Greenville GOP Rep. Wendy Nanney sponsored the bill, and this is the third consecutive legislative session in which she’s filed similar versions. State law has long required counties to run notices for issues, such as elections and public meetings, in local newspapers. Nanney’s proposal would leave intact the requirement that counties run notices of elections in newspapers.
“We need to move forward as a state,” she said. “With (newspaper) readership dwindling, it’s wrong to continue to think that we are adequately notifying the public when a small percentage actually see the newspaper.”
P.J. Browning, publisher of The Post and Courier, disagreed.
“Rep. Nanney is solely looking at print readership numbers when newspaper audience has grown significantly with the focus we have added to online,” Browning said. “In the true spirit of a public notice, running this information on a limited-audience website fails all reasonableness tests at this time.”
Browning also said, “We are very concerned that this bill was initially pushed through without going to committee.”
The legal notices are a significant source of income for newspapers, particularly smaller ones.

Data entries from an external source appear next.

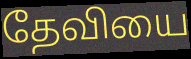
தேவியைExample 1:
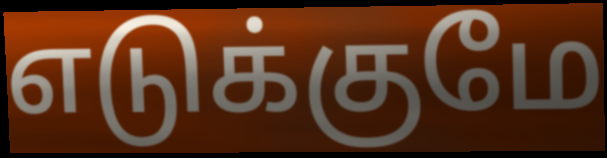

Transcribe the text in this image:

எடுக்குமே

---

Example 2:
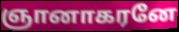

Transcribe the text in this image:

ஞானாகரனே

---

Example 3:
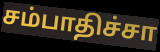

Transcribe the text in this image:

சம்பாதிச்சா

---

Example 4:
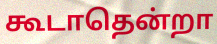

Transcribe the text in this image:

கூடாதென்றா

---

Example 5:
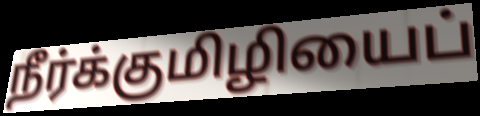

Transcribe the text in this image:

நீர்க்குமிழியைப்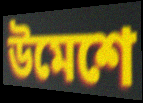
উমেশে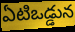
ఏటిఒడ్డున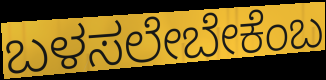
ಬಳಸಲೇಬೇಕೆಂಬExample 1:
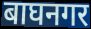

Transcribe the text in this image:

बाघनगर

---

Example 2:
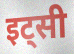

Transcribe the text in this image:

इट्सी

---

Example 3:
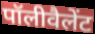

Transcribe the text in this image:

पॉलीवैलेंट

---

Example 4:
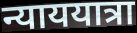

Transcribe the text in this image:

न्याययात्रा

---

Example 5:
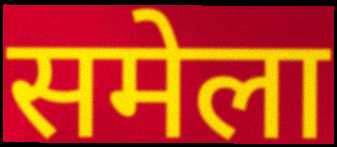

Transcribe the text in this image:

समेला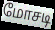
மோசடிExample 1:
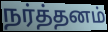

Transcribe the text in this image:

நர்த்தனம்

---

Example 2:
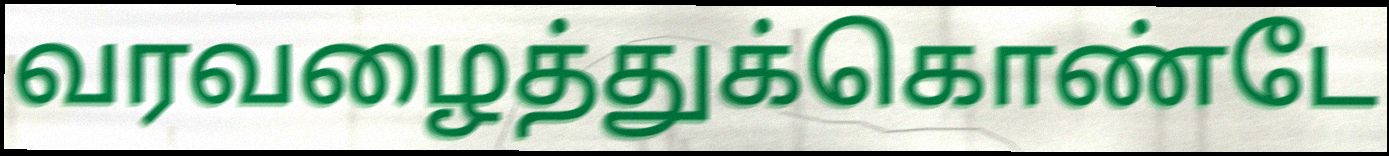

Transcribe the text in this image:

வரவழைத்துக்கொண்டே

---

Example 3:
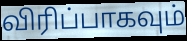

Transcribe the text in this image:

“I think some smaller newspapers might not exist if it weren’t for legal ads,” Rogers said.
Nanney said she was told by Greenville County’s administrator that the county pays about $1 million each year to run the notices in newspapers.
The S.C. Association of Counties supports the bill because it provides additional flexibility to counties, said Robert Croom, the association’s deputy general counsel.

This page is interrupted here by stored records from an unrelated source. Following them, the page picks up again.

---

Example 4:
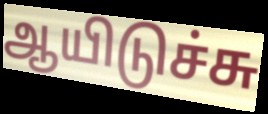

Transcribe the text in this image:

ஆயிடுச்சு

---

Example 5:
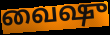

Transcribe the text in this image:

வைஷு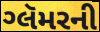
ગ્લૅમરની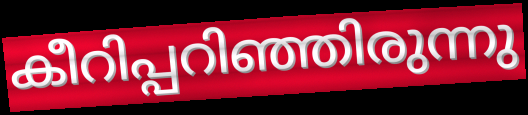
കീറിപ്പറിഞ്ഞിരുന്നു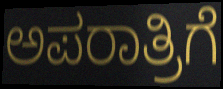
ಅಪರಾತ್ರಿಗೆ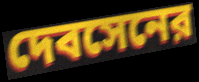
দেবসেনের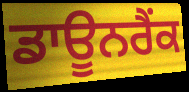
ਡਾਊਨਰੈਂਕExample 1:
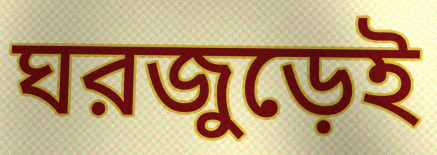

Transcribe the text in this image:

ঘরজুড়েই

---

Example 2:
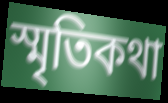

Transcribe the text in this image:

স্মৃতিকথা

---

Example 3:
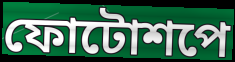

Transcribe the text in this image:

ফোটোশপে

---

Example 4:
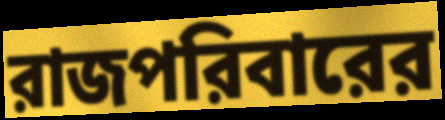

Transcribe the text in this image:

রাজপরিবারের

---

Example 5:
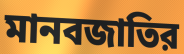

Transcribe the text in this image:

মানবজাতিরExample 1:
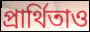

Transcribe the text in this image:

প্রার্থিতাও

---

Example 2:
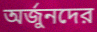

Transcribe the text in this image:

অর্জুনদের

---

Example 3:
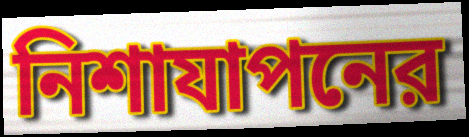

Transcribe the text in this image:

নিশাযাপনের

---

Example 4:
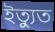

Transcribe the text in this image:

ইত্যুত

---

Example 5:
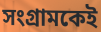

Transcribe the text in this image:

সংগ্রামকেই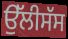
ਉੱਲੀਸੱਸ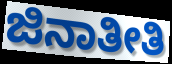
ಜಿನಾತೀತಿ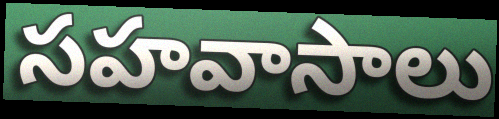
సహవాసాలు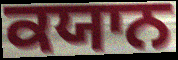
ਕਯਾਨ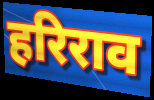
हरिरावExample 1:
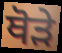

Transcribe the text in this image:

ਥੋਡ਼ੇ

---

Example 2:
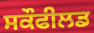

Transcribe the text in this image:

ਸਕੌਫੀਲਡ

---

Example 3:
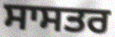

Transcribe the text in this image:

ਸਾਸਤਰ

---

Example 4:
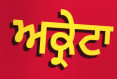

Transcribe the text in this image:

ਅਕ੍ਰੇਟਾ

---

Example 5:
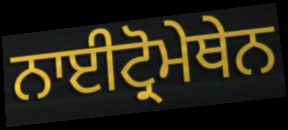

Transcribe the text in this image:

ਨਾਈਟ੍ਰੋਮੇਥੇਨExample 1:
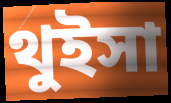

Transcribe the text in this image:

থুইসা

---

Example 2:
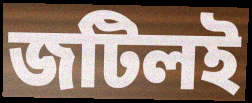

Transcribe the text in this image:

জটিলই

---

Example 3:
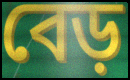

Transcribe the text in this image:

বেড়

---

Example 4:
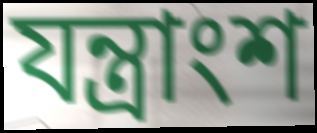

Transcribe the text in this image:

যন্ত্রাংশ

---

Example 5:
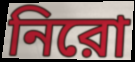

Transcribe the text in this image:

নিরোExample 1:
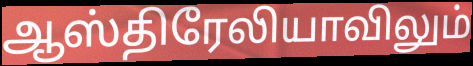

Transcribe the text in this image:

ஆஸ்திரேலியாவிலும்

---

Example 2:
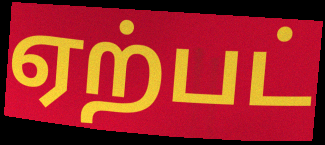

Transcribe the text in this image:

ஏற்பட்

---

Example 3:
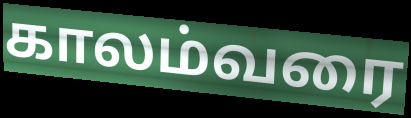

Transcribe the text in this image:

காலம்வரை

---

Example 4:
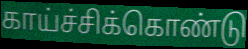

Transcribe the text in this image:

காய்ச்சிக்கொண்டு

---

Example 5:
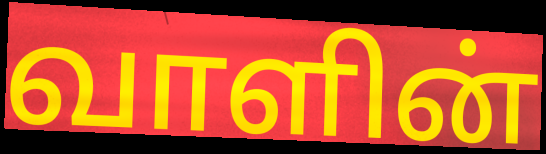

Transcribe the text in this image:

வாளின்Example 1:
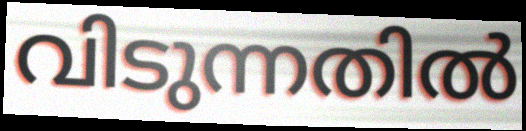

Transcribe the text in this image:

വിടുന്നതിൽ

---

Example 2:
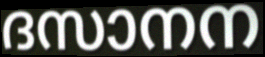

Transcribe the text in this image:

ദസാനന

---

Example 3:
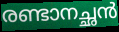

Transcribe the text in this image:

രണ്ടാനച്ഛൻ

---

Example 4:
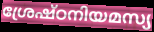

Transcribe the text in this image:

ശ്രേഷ്ഠനിയമസ്യ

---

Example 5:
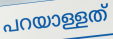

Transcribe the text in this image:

പറയാള്ളത്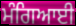
ਮੰਗਿਆਈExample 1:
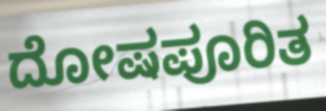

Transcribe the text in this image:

ದೋಷಪೂರಿತ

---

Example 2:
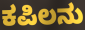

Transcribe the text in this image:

ಕಪಿಲನು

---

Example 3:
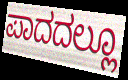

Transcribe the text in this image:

ಪಾದದಲ್ಲೂ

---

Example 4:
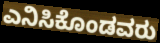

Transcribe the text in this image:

ಎನಿಸಿಕೊಂಡವರು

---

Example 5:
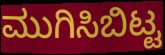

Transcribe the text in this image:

ಮುಗಿಸಿಬಿಟ್ಟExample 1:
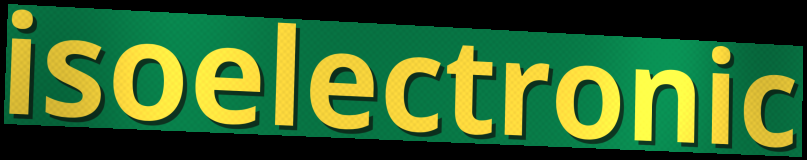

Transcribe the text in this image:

To Rogers and the Press Association, which is lobbying against the bill again this year, public notice is important and worth spending money on.
Rogers said two years ago the Press Association did a study in Darlington County in which about 200 unserved warrants were placed on the county sheriff’s website and a different 200 unserved warrants were run on a local newspaper’s website. The newspaper website drew seven times more responses to the warrants than the sheriff’s website, he said.
Nanney said her bill, which lost six co-sponsors Tuesday — all Republicans — is all about government efficiency. “I’m not doing this to attack the papers, I’m doing it to save money for struggling counties,” she said.